Robust Optimization Model Using Ellipsoidal And Polyhedral Uncertainty Sets For Spatial Land-Use Allocation Problem

Land-use planning becomes an important thing to do because some land-use types can impact the environment and life quality. Land-use planning is generally an activity that involves the allocation of activities in a particular land. Spatial Optimization can be applied in land-use planning activity. The optimization model for the land-use allocation problem aims to determine the percentage of land-use changes that can maximize the comprehensive index and compactness index. In land-use planning, there are several uncertainty factors. In this paper, the robust optimization model for the land-use allocation problem is discussed as a multi-objective function.

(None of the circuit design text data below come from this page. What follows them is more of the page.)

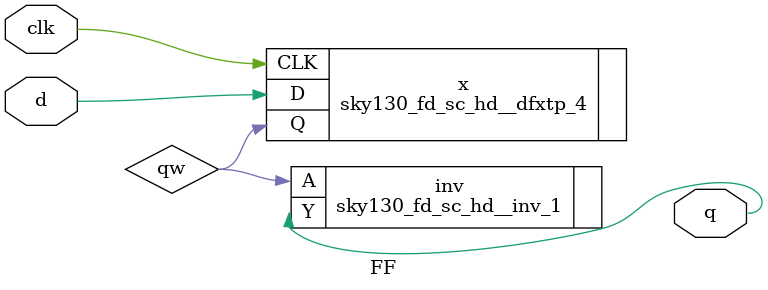
<source format=v>

module FF(input clk,input d, output q );

 sky130_fd_sc_hd__dfxtp_4 x (
    .Q(qw)  ,
    .CLK(clk),
    .D(d)
);


 sky130_fd_sc_hd__inv_1 inv(
    .Y(q),
    .A(qw)
);

endmodule



</source>
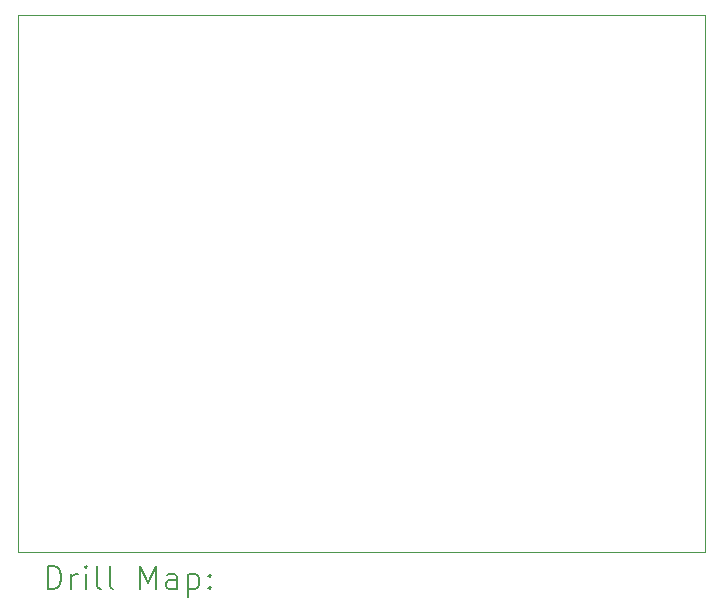
<source format=gbr>
%FSLAX45Y45*%
G04 Gerber Fmt 4.5, Leading zero omitted, Abs format (unit mm)*
G04 Created by KiCad (PCBNEW (6.0.2)) date 2023-01-26 14:19:44*
%MOMM*%
%LPD*%
G01*
G04 APERTURE LIST*
%TA.AperFunction,Profile*%
%ADD10C,0.100000*%
%TD*%
%ADD11C,0.200000*%
G04 APERTURE END LIST*
D10*
X9906000Y-7493000D02*
X15722600Y-7493000D01*
X15722600Y-7493000D02*
X15722600Y-12039600D01*
X15722600Y-12039600D02*
X9906000Y-12039600D01*
X9906000Y-12039600D02*
X9906000Y-7493000D01*
D11*
X10158619Y-12355076D02*
X10158619Y-12155076D01*
X10206238Y-12155076D01*
X10234810Y-12164600D01*
X10253857Y-12183648D01*
X10263381Y-12202695D01*
X10272905Y-12240790D01*
X10272905Y-12269362D01*
X10263381Y-12307457D01*
X10253857Y-12326505D01*
X10234810Y-12345552D01*
X10206238Y-12355076D01*
X10158619Y-12355076D01*
X10358619Y-12355076D02*
X10358619Y-12221743D01*
X10358619Y-12259838D02*
X10368143Y-12240790D01*
X10377667Y-12231267D01*
X10396714Y-12221743D01*
X10415762Y-12221743D01*
X10482429Y-12355076D02*
X10482429Y-12221743D01*
X10482429Y-12155076D02*
X10472905Y-12164600D01*
X10482429Y-12174124D01*
X10491952Y-12164600D01*
X10482429Y-12155076D01*
X10482429Y-12174124D01*
X10606238Y-12355076D02*
X10587190Y-12345552D01*
X10577667Y-12326505D01*
X10577667Y-12155076D01*
X10711000Y-12355076D02*
X10691952Y-12345552D01*
X10682429Y-12326505D01*
X10682429Y-12155076D01*
X10939571Y-12355076D02*
X10939571Y-12155076D01*
X11006238Y-12297933D01*
X11072905Y-12155076D01*
X11072905Y-12355076D01*
X11253857Y-12355076D02*
X11253857Y-12250314D01*
X11244333Y-12231267D01*
X11225286Y-12221743D01*
X11187190Y-12221743D01*
X11168143Y-12231267D01*
X11253857Y-12345552D02*
X11234809Y-12355076D01*
X11187190Y-12355076D01*
X11168143Y-12345552D01*
X11158619Y-12326505D01*
X11158619Y-12307457D01*
X11168143Y-12288409D01*
X11187190Y-12278886D01*
X11234809Y-12278886D01*
X11253857Y-12269362D01*
X11349095Y-12221743D02*
X11349095Y-12421743D01*
X11349095Y-12231267D02*
X11368143Y-12221743D01*
X11406238Y-12221743D01*
X11425286Y-12231267D01*
X11434809Y-12240790D01*
X11444333Y-12259838D01*
X11444333Y-12316981D01*
X11434809Y-12336028D01*
X11425286Y-12345552D01*
X11406238Y-12355076D01*
X11368143Y-12355076D01*
X11349095Y-12345552D01*
X11530048Y-12336028D02*
X11539571Y-12345552D01*
X11530048Y-12355076D01*
X11520524Y-12345552D01*
X11530048Y-12336028D01*
X11530048Y-12355076D01*
X11530048Y-12231267D02*
X11539571Y-12240790D01*
X11530048Y-12250314D01*
X11520524Y-12240790D01*
X11530048Y-12231267D01*
X11530048Y-12250314D01*
M02*

</source>
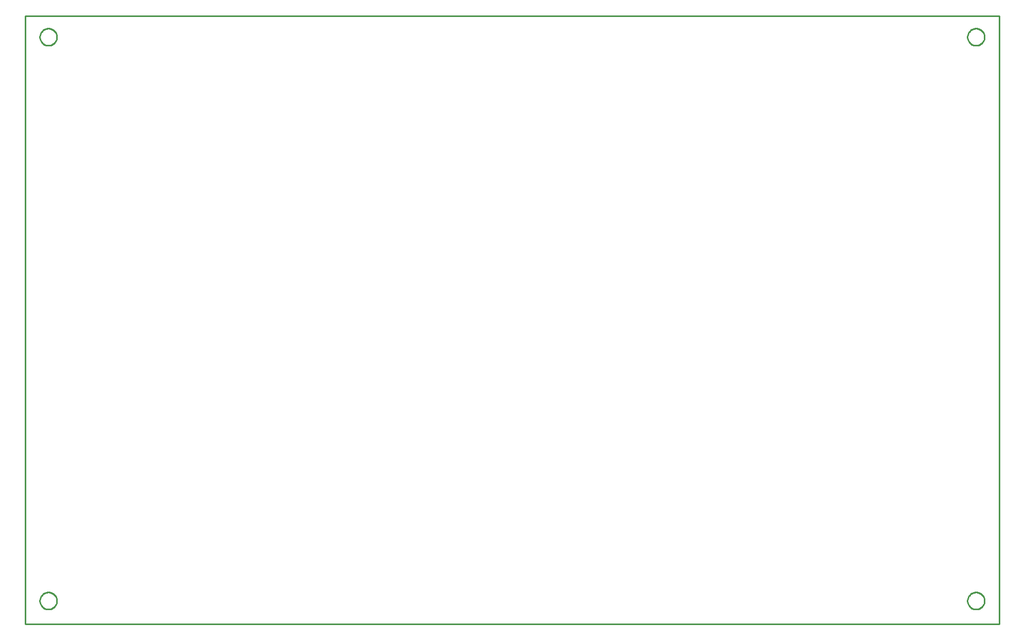
<source format=gbr>
G04 EAGLE Gerber RS-274X export*
G75*
%MOMM*%
%FSLAX34Y34*%
%LPD*%
%IN*%
%IPPOS*%
%AMOC8*
5,1,8,0,0,1.08239X$1,22.5*%
G01*
%ADD10C,0.254000*%


D10*
X0Y0D02*
X1600000Y0D01*
X1600000Y1000000D01*
X0Y1000000D01*
X0Y0D01*
X52100Y37600D02*
X52029Y36603D01*
X51886Y35613D01*
X51674Y34636D01*
X51392Y33676D01*
X51043Y32739D01*
X50627Y31829D01*
X50148Y30952D01*
X49607Y30110D01*
X49008Y29310D01*
X48353Y28554D01*
X47646Y27847D01*
X46890Y27192D01*
X46090Y26593D01*
X45248Y26052D01*
X44371Y25573D01*
X43461Y25157D01*
X42524Y24808D01*
X41565Y24526D01*
X40587Y24314D01*
X39598Y24171D01*
X38600Y24100D01*
X37600Y24100D01*
X36603Y24171D01*
X35613Y24314D01*
X34636Y24526D01*
X33676Y24808D01*
X32739Y25157D01*
X31829Y25573D01*
X30952Y26052D01*
X30110Y26593D01*
X29310Y27192D01*
X28554Y27847D01*
X27847Y28554D01*
X27192Y29310D01*
X26593Y30110D01*
X26052Y30952D01*
X25573Y31829D01*
X25157Y32739D01*
X24808Y33676D01*
X24526Y34636D01*
X24314Y35613D01*
X24171Y36603D01*
X24100Y37600D01*
X24100Y38600D01*
X24171Y39598D01*
X24314Y40587D01*
X24526Y41565D01*
X24808Y42524D01*
X25157Y43461D01*
X25573Y44371D01*
X26052Y45248D01*
X26593Y46090D01*
X27192Y46890D01*
X27847Y47646D01*
X28554Y48353D01*
X29310Y49008D01*
X30110Y49607D01*
X30952Y50148D01*
X31829Y50627D01*
X32739Y51043D01*
X33676Y51392D01*
X34636Y51674D01*
X35613Y51886D01*
X36603Y52029D01*
X37600Y52100D01*
X38600Y52100D01*
X39598Y52029D01*
X40587Y51886D01*
X41565Y51674D01*
X42524Y51392D01*
X43461Y51043D01*
X44371Y50627D01*
X45248Y50148D01*
X46090Y49607D01*
X46890Y49008D01*
X47646Y48353D01*
X48353Y47646D01*
X49008Y46890D01*
X49607Y46090D01*
X50148Y45248D01*
X50627Y44371D01*
X51043Y43461D01*
X51392Y42524D01*
X51674Y41565D01*
X51886Y40587D01*
X52029Y39598D01*
X52100Y38600D01*
X52100Y37600D01*
X52100Y964700D02*
X52029Y963703D01*
X51886Y962713D01*
X51674Y961736D01*
X51392Y960776D01*
X51043Y959839D01*
X50627Y958929D01*
X50148Y958052D01*
X49607Y957210D01*
X49008Y956410D01*
X48353Y955654D01*
X47646Y954947D01*
X46890Y954292D01*
X46090Y953693D01*
X45248Y953152D01*
X44371Y952673D01*
X43461Y952257D01*
X42524Y951908D01*
X41565Y951626D01*
X40587Y951414D01*
X39598Y951271D01*
X38600Y951200D01*
X37600Y951200D01*
X36603Y951271D01*
X35613Y951414D01*
X34636Y951626D01*
X33676Y951908D01*
X32739Y952257D01*
X31829Y952673D01*
X30952Y953152D01*
X30110Y953693D01*
X29310Y954292D01*
X28554Y954947D01*
X27847Y955654D01*
X27192Y956410D01*
X26593Y957210D01*
X26052Y958052D01*
X25573Y958929D01*
X25157Y959839D01*
X24808Y960776D01*
X24526Y961736D01*
X24314Y962713D01*
X24171Y963703D01*
X24100Y964700D01*
X24100Y965700D01*
X24171Y966698D01*
X24314Y967687D01*
X24526Y968665D01*
X24808Y969624D01*
X25157Y970561D01*
X25573Y971471D01*
X26052Y972348D01*
X26593Y973190D01*
X27192Y973990D01*
X27847Y974746D01*
X28554Y975453D01*
X29310Y976108D01*
X30110Y976707D01*
X30952Y977248D01*
X31829Y977727D01*
X32739Y978143D01*
X33676Y978492D01*
X34636Y978774D01*
X35613Y978986D01*
X36603Y979129D01*
X37600Y979200D01*
X38600Y979200D01*
X39598Y979129D01*
X40587Y978986D01*
X41565Y978774D01*
X42524Y978492D01*
X43461Y978143D01*
X44371Y977727D01*
X45248Y977248D01*
X46090Y976707D01*
X46890Y976108D01*
X47646Y975453D01*
X48353Y974746D01*
X49008Y973990D01*
X49607Y973190D01*
X50148Y972348D01*
X50627Y971471D01*
X51043Y970561D01*
X51392Y969624D01*
X51674Y968665D01*
X51886Y967687D01*
X52029Y966698D01*
X52100Y965700D01*
X52100Y964700D01*
X1576100Y964700D02*
X1576029Y963703D01*
X1575886Y962713D01*
X1575674Y961736D01*
X1575392Y960776D01*
X1575043Y959839D01*
X1574627Y958929D01*
X1574148Y958052D01*
X1573607Y957210D01*
X1573008Y956410D01*
X1572353Y955654D01*
X1571646Y954947D01*
X1570890Y954292D01*
X1570090Y953693D01*
X1569248Y953152D01*
X1568371Y952673D01*
X1567461Y952257D01*
X1566524Y951908D01*
X1565565Y951626D01*
X1564587Y951414D01*
X1563598Y951271D01*
X1562600Y951200D01*
X1561600Y951200D01*
X1560603Y951271D01*
X1559613Y951414D01*
X1558636Y951626D01*
X1557676Y951908D01*
X1556739Y952257D01*
X1555829Y952673D01*
X1554952Y953152D01*
X1554110Y953693D01*
X1553310Y954292D01*
X1552554Y954947D01*
X1551847Y955654D01*
X1551192Y956410D01*
X1550593Y957210D01*
X1550052Y958052D01*
X1549573Y958929D01*
X1549157Y959839D01*
X1548808Y960776D01*
X1548526Y961736D01*
X1548314Y962713D01*
X1548171Y963703D01*
X1548100Y964700D01*
X1548100Y965700D01*
X1548171Y966698D01*
X1548314Y967687D01*
X1548526Y968665D01*
X1548808Y969624D01*
X1549157Y970561D01*
X1549573Y971471D01*
X1550052Y972348D01*
X1550593Y973190D01*
X1551192Y973990D01*
X1551847Y974746D01*
X1552554Y975453D01*
X1553310Y976108D01*
X1554110Y976707D01*
X1554952Y977248D01*
X1555829Y977727D01*
X1556739Y978143D01*
X1557676Y978492D01*
X1558636Y978774D01*
X1559613Y978986D01*
X1560603Y979129D01*
X1561600Y979200D01*
X1562600Y979200D01*
X1563598Y979129D01*
X1564587Y978986D01*
X1565565Y978774D01*
X1566524Y978492D01*
X1567461Y978143D01*
X1568371Y977727D01*
X1569248Y977248D01*
X1570090Y976707D01*
X1570890Y976108D01*
X1571646Y975453D01*
X1572353Y974746D01*
X1573008Y973990D01*
X1573607Y973190D01*
X1574148Y972348D01*
X1574627Y971471D01*
X1575043Y970561D01*
X1575392Y969624D01*
X1575674Y968665D01*
X1575886Y967687D01*
X1576029Y966698D01*
X1576100Y965700D01*
X1576100Y964700D01*
X1576100Y37600D02*
X1576029Y36603D01*
X1575886Y35613D01*
X1575674Y34636D01*
X1575392Y33676D01*
X1575043Y32739D01*
X1574627Y31829D01*
X1574148Y30952D01*
X1573607Y30110D01*
X1573008Y29310D01*
X1572353Y28554D01*
X1571646Y27847D01*
X1570890Y27192D01*
X1570090Y26593D01*
X1569248Y26052D01*
X1568371Y25573D01*
X1567461Y25157D01*
X1566524Y24808D01*
X1565565Y24526D01*
X1564587Y24314D01*
X1563598Y24171D01*
X1562600Y24100D01*
X1561600Y24100D01*
X1560603Y24171D01*
X1559613Y24314D01*
X1558636Y24526D01*
X1557676Y24808D01*
X1556739Y25157D01*
X1555829Y25573D01*
X1554952Y26052D01*
X1554110Y26593D01*
X1553310Y27192D01*
X1552554Y27847D01*
X1551847Y28554D01*
X1551192Y29310D01*
X1550593Y30110D01*
X1550052Y30952D01*
X1549573Y31829D01*
X1549157Y32739D01*
X1548808Y33676D01*
X1548526Y34636D01*
X1548314Y35613D01*
X1548171Y36603D01*
X1548100Y37600D01*
X1548100Y38600D01*
X1548171Y39598D01*
X1548314Y40587D01*
X1548526Y41565D01*
X1548808Y42524D01*
X1549157Y43461D01*
X1549573Y44371D01*
X1550052Y45248D01*
X1550593Y46090D01*
X1551192Y46890D01*
X1551847Y47646D01*
X1552554Y48353D01*
X1553310Y49008D01*
X1554110Y49607D01*
X1554952Y50148D01*
X1555829Y50627D01*
X1556739Y51043D01*
X1557676Y51392D01*
X1558636Y51674D01*
X1559613Y51886D01*
X1560603Y52029D01*
X1561600Y52100D01*
X1562600Y52100D01*
X1563598Y52029D01*
X1564587Y51886D01*
X1565565Y51674D01*
X1566524Y51392D01*
X1567461Y51043D01*
X1568371Y50627D01*
X1569248Y50148D01*
X1570090Y49607D01*
X1570890Y49008D01*
X1571646Y48353D01*
X1572353Y47646D01*
X1573008Y46890D01*
X1573607Y46090D01*
X1574148Y45248D01*
X1574627Y44371D01*
X1575043Y43461D01*
X1575392Y42524D01*
X1575674Y41565D01*
X1575886Y40587D01*
X1576029Y39598D01*
X1576100Y38600D01*
X1576100Y37600D01*
M02*

</source>
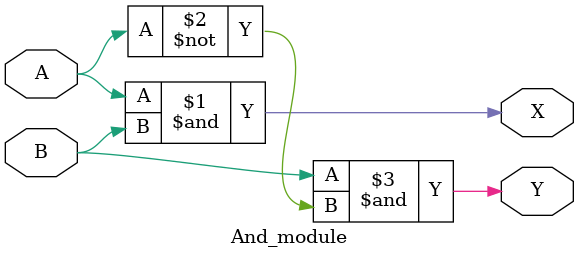
<source format=sv>
`timescale 1ns / 1ps


module And_module(
    input A,
    input B,
    output X,Y
    );
    
    assign X = (A&B);
    assign Y = (B&~A);
    
endmodule

</source>
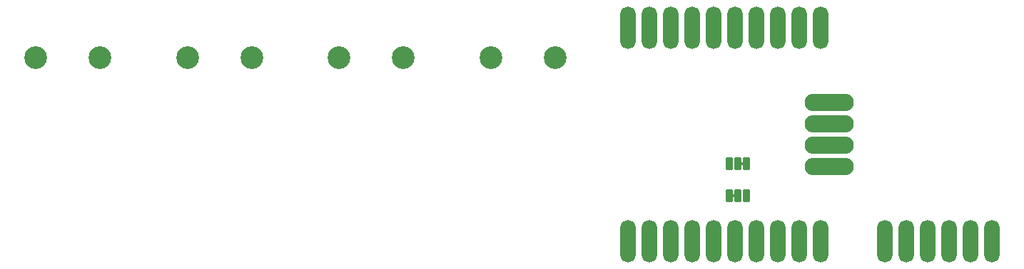
<source format=gbr>
%TF.GenerationSoftware,KiCad,Pcbnew,(6.0.9)*%
%TF.CreationDate,2022-12-27T14:58:47-08:00*%
%TF.ProjectId,esp32-poe-thermocouple-hat-prod-onboard,65737033-322d-4706-9f65-2d746865726d,rev?*%
%TF.SameCoordinates,Original*%
%TF.FileFunction,Soldermask,Bot*%
%TF.FilePolarity,Negative*%
%FSLAX46Y46*%
G04 Gerber Fmt 4.6, Leading zero omitted, Abs format (unit mm)*
G04 Created by KiCad (PCBNEW (6.0.9)) date 2022-12-27 14:58:47*
%MOMM*%
%LPD*%
G01*
G04 APERTURE LIST*
G04 Aperture macros list*
%AMRoundRect*
0 Rectangle with rounded corners*
0 $1 Rounding radius*
0 $2 $3 $4 $5 $6 $7 $8 $9 X,Y pos of 4 corners*
0 Add a 4 corners polygon primitive as box body*
4,1,4,$2,$3,$4,$5,$6,$7,$8,$9,$2,$3,0*
0 Add four circle primitives for the rounded corners*
1,1,$1+$1,$2,$3*
1,1,$1+$1,$4,$5*
1,1,$1+$1,$6,$7*
1,1,$1+$1,$8,$9*
0 Add four rect primitives between the rounded corners*
20,1,$1+$1,$2,$3,$4,$5,0*
20,1,$1+$1,$4,$5,$6,$7,0*
20,1,$1+$1,$6,$7,$8,$9,0*
20,1,$1+$1,$8,$9,$2,$3,0*%
G04 Aperture macros list end*
%ADD10O,1.828800X5.080000*%
%ADD11O,5.842000X2.082800*%
%ADD12RoundRect,0.101600X-0.317500X-0.635000X0.317500X-0.635000X0.317500X0.635000X-0.317500X0.635000X0*%
%ADD13RoundRect,0.101600X0.317500X0.635000X-0.317500X0.635000X-0.317500X-0.635000X0.317500X-0.635000X0*%
%ADD14C,2.703200*%
G04 APERTURE END LIST*
%TO.C,JP3*%
G36*
X177990600Y-108366600D02*
G01*
X177482600Y-108366600D01*
X177482600Y-107985600D01*
X177990600Y-107985600D01*
X177990600Y-108366600D01*
G37*
%TO.C,JP4*%
G36*
X176974600Y-112176600D02*
G01*
X176466600Y-112176600D01*
X176466600Y-111795600D01*
X176974600Y-111795600D01*
X176974600Y-112176600D01*
G37*
%TO.C,JP3*%
G36*
X177990600Y-108366600D02*
G01*
X177482600Y-108366600D01*
X177482600Y-107985600D01*
X177990600Y-107985600D01*
X177990600Y-108366600D01*
G37*
%TO.C,JP4*%
G36*
X176974600Y-112176600D02*
G01*
X176466600Y-112176600D01*
X176466600Y-111795600D01*
X176974600Y-111795600D01*
X176974600Y-112176600D01*
G37*
%TD*%
D10*
%TO.C,BME280*%
X207391100Y-117383600D03*
X204851100Y-117383600D03*
X202311100Y-117383600D03*
X199771100Y-117383600D03*
X197231100Y-117383600D03*
X194691100Y-117383600D03*
%TD*%
%TO.C,JP1*%
X187071100Y-117383600D03*
X184531100Y-117383600D03*
X181991100Y-117383600D03*
X179451100Y-117383600D03*
X176911100Y-117383600D03*
X174371100Y-117383600D03*
X171831100Y-117383600D03*
X169291100Y-117383600D03*
X166751100Y-117383600D03*
X164211100Y-117383600D03*
%TD*%
%TO.C,JP2*%
X187071100Y-91983600D03*
X184531100Y-91983600D03*
X181991100Y-91983600D03*
X179451100Y-91983600D03*
X176911100Y-91983600D03*
X174371100Y-91983600D03*
X171831100Y-91983600D03*
X169291100Y-91983600D03*
X166751100Y-91983600D03*
X164211100Y-91983600D03*
%TD*%
D11*
%TO.C,U$1*%
X188041100Y-108493600D03*
X188041100Y-105953600D03*
X188041100Y-103413600D03*
X188041100Y-100873600D03*
%TD*%
D12*
%TO.C,JP3*%
X178244600Y-108176100D03*
X177228600Y-108176100D03*
X176212600Y-108176100D03*
%TD*%
D13*
%TO.C,JP4*%
X176212600Y-111986100D03*
X177228600Y-111986100D03*
X178244600Y-111986100D03*
%TD*%
D14*
%TO.C,J1*%
X155551100Y-95503600D03*
X147931100Y-95503600D03*
%TD*%
%TO.C,J2*%
X137551100Y-95503600D03*
X129931100Y-95503600D03*
%TD*%
%TO.C,J3*%
X119551100Y-95503600D03*
X111931100Y-95503600D03*
%TD*%
%TO.C,J4*%
X101551100Y-95503600D03*
X93931100Y-95503600D03*
%TD*%
M02*

</source>
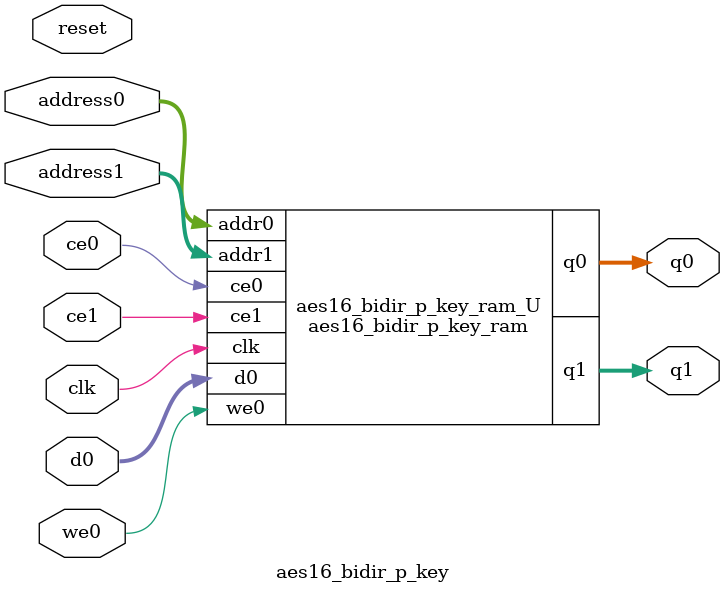
<source format=v>
`timescale 1 ns / 1 ps
module aes16_bidir_p_key_ram (addr0, ce0, d0, we0, q0, addr1, ce1, q1,  clk);

parameter DWIDTH = 8;
parameter AWIDTH = 4;
parameter MEM_SIZE = 16;

input[AWIDTH-1:0] addr0;
input ce0;
input[DWIDTH-1:0] d0;
input we0;
output reg[DWIDTH-1:0] q0;
input[AWIDTH-1:0] addr1;
input ce1;
output reg[DWIDTH-1:0] q1;
input clk;

(* ram_style = "distributed" *)reg [DWIDTH-1:0] ram[0:MEM_SIZE-1];




always @(posedge clk)  
begin 
    if (ce0) 
    begin
        if (we0) 
        begin 
            ram[addr0] <= d0; 
        end 
        q0 <= ram[addr0];
    end
end


always @(posedge clk)  
begin 
    if (ce1) 
    begin
        q1 <= ram[addr1];
    end
end


endmodule

`timescale 1 ns / 1 ps
module aes16_bidir_p_key(
    reset,
    clk,
    address0,
    ce0,
    we0,
    d0,
    q0,
    address1,
    ce1,
    q1);

parameter DataWidth = 32'd8;
parameter AddressRange = 32'd16;
parameter AddressWidth = 32'd4;
input reset;
input clk;
input[AddressWidth - 1:0] address0;
input ce0;
input we0;
input[DataWidth - 1:0] d0;
output[DataWidth - 1:0] q0;
input[AddressWidth - 1:0] address1;
input ce1;
output[DataWidth - 1:0] q1;



aes16_bidir_p_key_ram aes16_bidir_p_key_ram_U(
    .clk( clk ),
    .addr0( address0 ),
    .ce0( ce0 ),
    .we0( we0 ),
    .d0( d0 ),
    .q0( q0 ),
    .addr1( address1 ),
    .ce1( ce1 ),
    .q1( q1 ));

endmodule


</source>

There are two objective functions to maximize the comprehensive index and to maximize the density index. The uncertainties are assumed are in benefit and acquisition cost when a land planning is changed to another land-use type. In order to get a robust counterpart (RC) formulation, the uncertain parameter is assumed to lie within an ellipsoidal and a polyhedral uncertainties set. A study for the numerical experiment is done for Jatinangor District in Kabupaten Sumedang, Indonesia, as an educational area. In this case study, two scenarios are discussed, i.e., the first scenario allows a policy for changing all types of land to be other land types. The second scenario preserves a condition that a type of land cannot be changed to another type. To handle the multi-objective optimization function, the lexicographic method is employed. It is shown that the computational tractability of the RC is gained with ellipsoidal and polyhedral uncertainty set. Thus, the robust optimal solutions are achieved.